併設の老健、訪問看護ステーションで本体の赤字を埋め合わせる
 医療の世界にはさまざまな規制があります。それが足かせとなっているという側面もあるのかもしれません。例えば、地域医療計画でベッド数は厳しく制限されています。設備投資をすると同時に大幅にベッドを増やすことができれば採算ベースに乗せられたかもしれません。大規模化することによって、経営効率を上げることだって可能なはずです。
 それなのに国の規制によって手足を縛られたまま、競争にさらされているとしたら、それは構造的問題といえるでしょう。私がこのことを持ち出すと佐藤理事長は「我が意を得たり」とトクトクと語ってくるだろうと思いながら、話を向けました。
 ところが驚いたことに佐藤理事長は、「地域医療計画は見直すべきではない」と言うのです。
「確かに120床というのは経営効率は悪いんです。でも、地域医療計画を見直していいとなると、際限なくベッドの数は増えていくでしょう。ただでさえ日本のベッド数は過剰と言われているんですから、むやみに増やすというのは問題だと思うんです」
 佐藤病院はもともと町の有床診療所として始まり、地域に密着して規模を拡大してきました。それが実は強みとなっていました。つまり病院本体は赤字になりましたが、老人保健施設、在宅支援センター、訪問看護ステーション、人工透析センターなどを併設していることから、トータルとしては赤字を埋め合わせることができていたのです。
 そういうこともあってか、佐藤理事長にはもっと激しい競争原理を導入して、その中で生き残りを図っていこうというような強い思いはないようです。できる限りこれまでどおりのカタチで続けていきたいというのが本音のようです。結局、求めていることは診療報酬を上げてほしいという一点に尽きました。そのように考える病院経営者は多いに違いありません。

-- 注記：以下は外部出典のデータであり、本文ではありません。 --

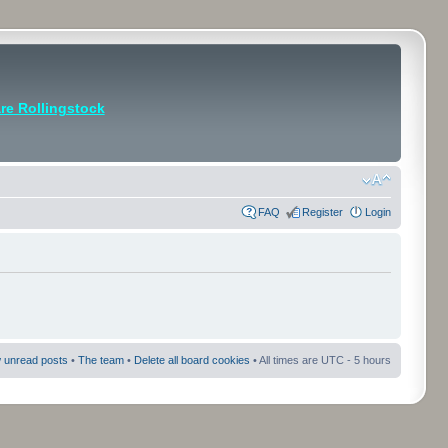
e Rollingstock
FAQ
Register
Login
 unread posts
•
The team
•
Delete all board cookies
• All times are UTC - 5 hours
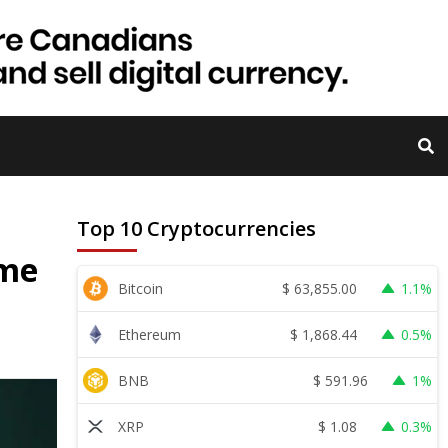
Top 10 Cryptocurrencies
ime
$
63,855.00
Bitcoin
1.1%
$
1,868.44
Ethereum
0.5%
$
591.96
BNB
1%
$
1.08
XRP
0.3%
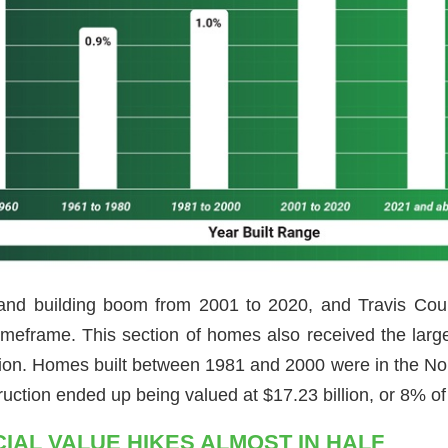
and building boom from 2001 to 2020, and Travis Coun
 timeframe. This section of homes also received the lar
llion. Homes built between 1981 and 2000 were in the No.
ruction ended up being valued at $17.23 billion, or 8% of 
IAL VALUE HIKES ALMOST IN HALF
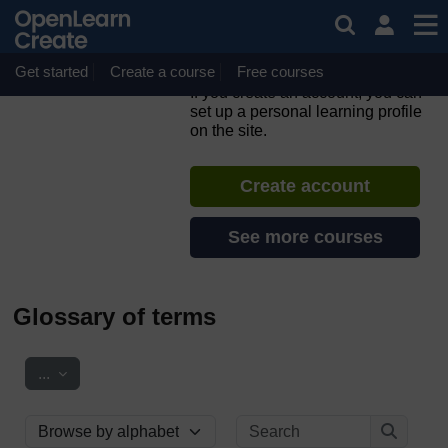
Skip to main content
Parkinson's: managing
palliative and end of life
care
Get started
Create a course
Free courses
If you create an account, you can
set up a personal learning profile
on the site.
Create account
See more courses
Glossary of terms
Export entries
...
Search
Browse the glossary using this index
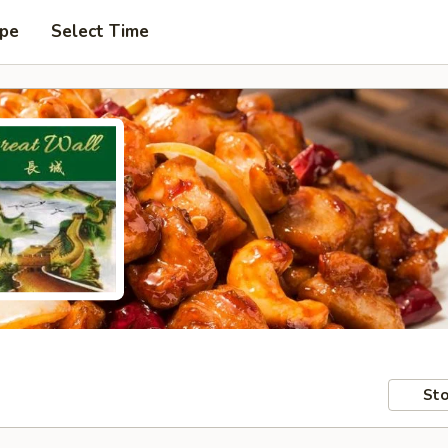
ype
Select Time
Sto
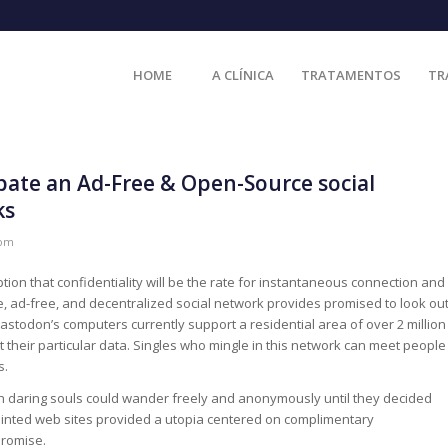
HOME
A CLÍNICA
TRATAMENTOS
TR
ipate an Ad-Free & Open-Source social
ks
com
on that confidentiality will be the rate for instantaneous connection and
 ad-free, and decentralized social network provides promised to look ou
stodon’s computers currently support a residential area of over 2 million
 their particular data. Singles who mingle in this network can meet people
s.
h daring souls could wander freely and anonymously until they decided
inted web sites provided a utopia centered on complimentary
promise.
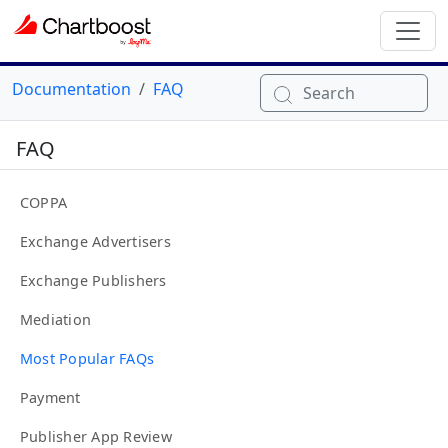
Documentation
FAQ
Search
FAQ
COPPA
Exchange Advertisers
Exchange Publishers
Mediation
Most Popular FAQs
Payment
Publisher App Review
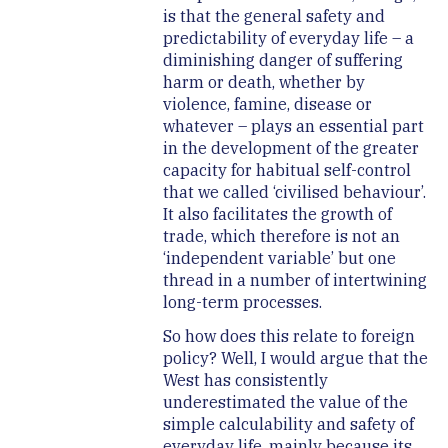
is that the general safety and
predictability of everyday life – a
diminishing danger of suffering
harm or death, whether by
violence, famine, disease or
whatever – plays an essential part
in the development of the greater
capacity for habitual self-control
that we called ‘civilised behaviour’.
It also facilitates the growth of
trade, which therefore is not an
‘independent variable’ but one
thread in a number of intertwining
long-term processes.
So how does this relate to foreign
policy? Well, I would argue that the
West has consistently
underestimated the value of the
simple calculability and safety of
everyday life, mainly because its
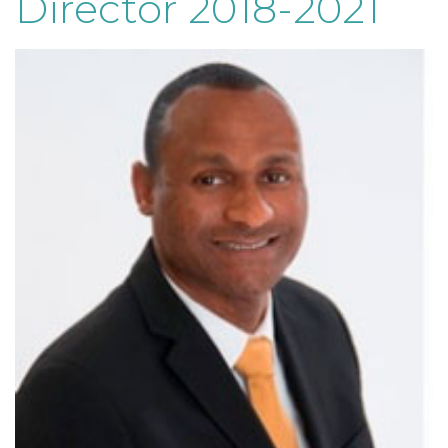
Director 2018-2021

膨大な設備投資をするこれまでのやり方では経営的に苦しくなる
 しかし、今後、高齢社会がさらに進み、医療費の急増を抑えることが喫緊の課題とされる中で、これまでどおりのカタチを維持することは可能なんでしょうか? 国はすでに医療全体のカタチを変えようと踏み出しています。病院の位置付けも見直し、統合再編をダイナミックに進めようとしています。
 病院再編の中では潰れる病院は潰れるか、統合されるか、機能を特化して生き残るかしかないはずです。それなのに、膨大な設備投資をしてこれまでどおりのやり方を維持しようとするならば、経営的に苦しくなるのは当然と言わざるをえません。新しい時代の病院界全体のグランドデザインが共有できていないことに最大の問題があると感じた次第です。